-- START Given text --
Date: Wed, 29 May 1991 16:38 EDT
From: buff@pravda.cc.gatech.edu (Richard Billington)
To: customer-reports@riverside.scrc.symbolics.com, slug@ai.sri.com
As far as I know, the nfs protocol makes no provision for security, leaving
that up to the hosts involved. Since the Symbolics has no security, that means
that someone can login as anyone on a Symbolics and have that anyone's nfs
mounted files on a "secure" nfs server completely available to them.
Hi,
The Symbolics NFS client implements the same security as the UNIX one.
NFS uses the authentication mechanism built into RPC, which is based on the
client establishing a verified credential with the server, and shipping that
around whenever it wants something done. There are several flavors of RPC
authentication, but the NFS protocol is only designed to handle UNIX_AUTH.
Under UNIX_AUTH, to prove that you are "joe", you just look up what Joe's
UID (user number) and GID (group number), and present them to the server.
The server doesn't ask for a password or anything - it just believes you,
and hands you back a sort of "null verifier" for your credential.
As SUN's "Network Programming Guide" points out,
"UNIX authentication suffers from two major problems:
1. The naming is too UNIX_system oriented.
2. There is no verifier, so credentials can easily be faked."
Golly, I`m not sure I would have ordered them that way, but there you have it.
Like UNIX, the Genera NFS client will not lie about who you are, and it
makes sure you are who you claim to be by asking for a password and checking
it against what's in the Yellow Pages. Of course, you can modify the
function that does that to just skip that pesky password prompting and
comparison, and always return T.
-- END Given text --
**Given problem:** Please extend the message about NFS security on Symbolics machines, picking up right after its last sentence.
-- START Data shown --
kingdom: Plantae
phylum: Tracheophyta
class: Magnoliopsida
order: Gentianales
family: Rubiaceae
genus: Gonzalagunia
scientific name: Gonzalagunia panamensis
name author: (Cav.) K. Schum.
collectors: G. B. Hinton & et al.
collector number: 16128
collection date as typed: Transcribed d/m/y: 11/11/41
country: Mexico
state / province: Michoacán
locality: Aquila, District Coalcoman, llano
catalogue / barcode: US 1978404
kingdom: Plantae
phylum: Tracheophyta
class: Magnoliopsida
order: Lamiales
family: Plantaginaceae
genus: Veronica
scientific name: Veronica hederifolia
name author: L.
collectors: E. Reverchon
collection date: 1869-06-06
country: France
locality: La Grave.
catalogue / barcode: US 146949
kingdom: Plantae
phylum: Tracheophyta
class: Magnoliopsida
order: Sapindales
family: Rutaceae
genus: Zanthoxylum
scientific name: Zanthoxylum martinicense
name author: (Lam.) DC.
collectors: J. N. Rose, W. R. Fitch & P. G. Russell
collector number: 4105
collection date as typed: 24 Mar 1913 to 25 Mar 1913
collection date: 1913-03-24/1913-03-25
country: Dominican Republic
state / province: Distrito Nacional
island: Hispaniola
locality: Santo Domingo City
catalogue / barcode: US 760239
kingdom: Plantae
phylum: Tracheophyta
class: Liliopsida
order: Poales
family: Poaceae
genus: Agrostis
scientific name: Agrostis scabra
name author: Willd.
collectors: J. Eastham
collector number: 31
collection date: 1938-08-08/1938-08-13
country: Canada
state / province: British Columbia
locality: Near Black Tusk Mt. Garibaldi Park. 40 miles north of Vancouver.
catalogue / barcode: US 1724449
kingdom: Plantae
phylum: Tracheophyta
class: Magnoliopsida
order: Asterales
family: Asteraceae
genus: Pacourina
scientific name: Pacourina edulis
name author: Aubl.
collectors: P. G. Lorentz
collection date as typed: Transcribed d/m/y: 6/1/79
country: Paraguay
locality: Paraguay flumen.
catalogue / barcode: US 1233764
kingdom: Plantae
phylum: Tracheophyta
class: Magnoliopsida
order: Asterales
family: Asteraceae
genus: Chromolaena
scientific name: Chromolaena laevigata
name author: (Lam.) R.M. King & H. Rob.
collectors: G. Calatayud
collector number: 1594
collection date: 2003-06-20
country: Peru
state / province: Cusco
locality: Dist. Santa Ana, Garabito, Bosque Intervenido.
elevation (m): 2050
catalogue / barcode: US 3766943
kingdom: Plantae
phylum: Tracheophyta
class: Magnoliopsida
-- END Data shown --
**Response to this task:**
You can also modify the NFS client that runs on your UNIX box, Macintosh,
IBM or whatever, and thereby access any files on someone's server by simply
claiming you are them. It certainly doesn't matter what language it's
written in, or what operating system is being used.
The only danger from Symbolics systems is that it's generally very easy to
write computer programs on them, and you have the source code for our NFS
implementation available to start from, so it all becomes easily tractable.
More notes:
1. Under SunOS, I think you can specify the hosts your NFS server will trust.
Anyone on those hosts is free to claim to be anybody at all on the server.
2. NFS tries not let anyone claim to be "root" (UID 0), and makes them be
"nobody" (UID -2) instead, to prevent attacks as root. (That is, security
is based on the fact that only root's files are of any importance to anybody,
and then "root" is never allowed any access.)
3. There is this DES_AUTH thing, which uses an encrypted timestamp as the
verifier. (First you do a key-exchange protocol.) DES_AUTH does not
include semantics for identifying UNIX users or talking about what
permissions they are asking for. In the SunOS 4.1 documentation, SUN
has not yet specified how NFS might use DES, but they mention that
they intend to someday design, document, and implement that.
(Someone who has more UNIX and NFS/RPC expertise than I do may need to
correct me on some or all of this. My understanding of the subject is about
one hour old: I was surprised by Richard Billington`s claim that there was
no security, so I just now read the relevant part of SUN's NFS and RPC
protocol documentation, and then poked around in the Symbolics NFS code.)